Objective Face age synthesis aims to synthesize face images of specified age while maintaining high-confidence faces, which is one of the hot research directions in the field of computer vision. However, the current mainstream face age synthesis models focus too much on texture information and ignore the multi-scale features related to faces. In addition, the network has the problem of poor screening of identity information. In response to the above problems, this paper proposes a face age synthesis network (PDA-GAN) that fuses the channel and spatial position attention mechanism and parallel dilated convolution. Methods PDA-GAN proposes a parallel three-channel dilated convolutional residual block and a channel-position attention mechanism based on generative adversarial networks. The parallel three-channel hole convolution residual block fuses the different scales of face features extracted by the hole convolution with three expansion coefficients, which improves the diversity of feature scales and the total richness; the channel-position attention mechanism The length, width, and depth saliency calculation of facial features locates the channels and spatial location regions that are highly correlated with age in the image, enhances the network""s ability to express sensitive features on channels and spatial locations, and solves the problem of feature redundancy. Results The experiments were trained on the FFHQ dataset and tested on the Celeba-HQ dataset.
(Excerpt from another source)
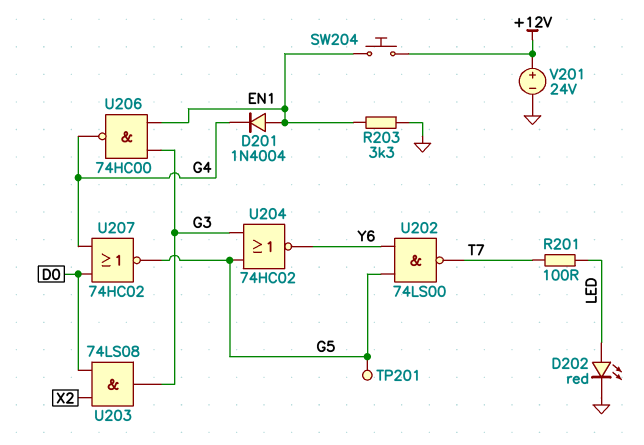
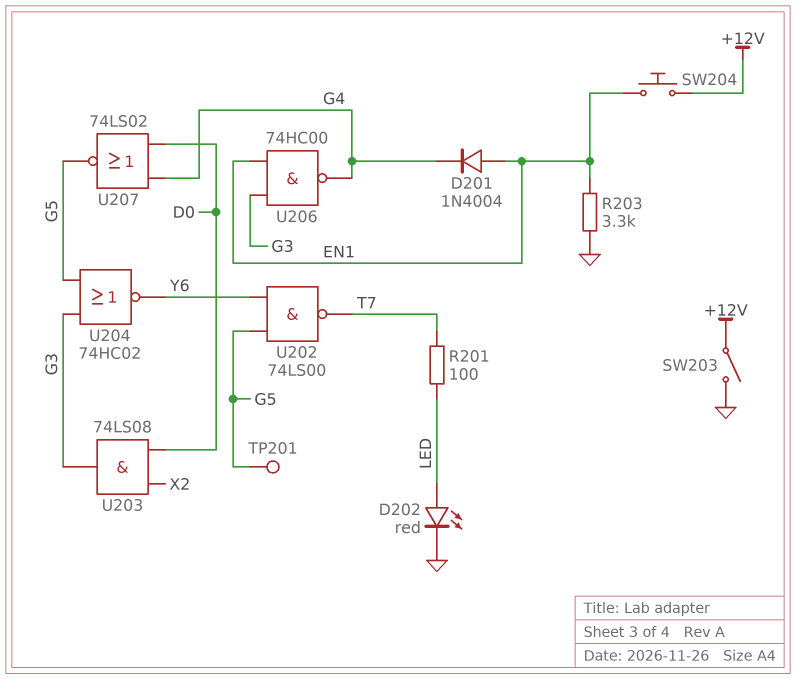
SW203: none -> switch (+12V, GND)
U207: NOR 74HC02 (in D0, in G4, out G5) -> NOR 74LS02 (in D0, in G4, out G5)
V201: 24V (plus +12V, minus GND) -> none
PDA-GAN proposed in this paper was qualitatively and quantitatively compared with the latest three face age image synthesis methods to verify the effectiveness of this method. The experimental results show that PDA-GAN significantly improves the identity confidence and age estimation accuracy of face age synthesis, and has good identity information retention and age manipulation ability. Conclusion The method in this paper can synthesize face images of target age with high realism and accuracy.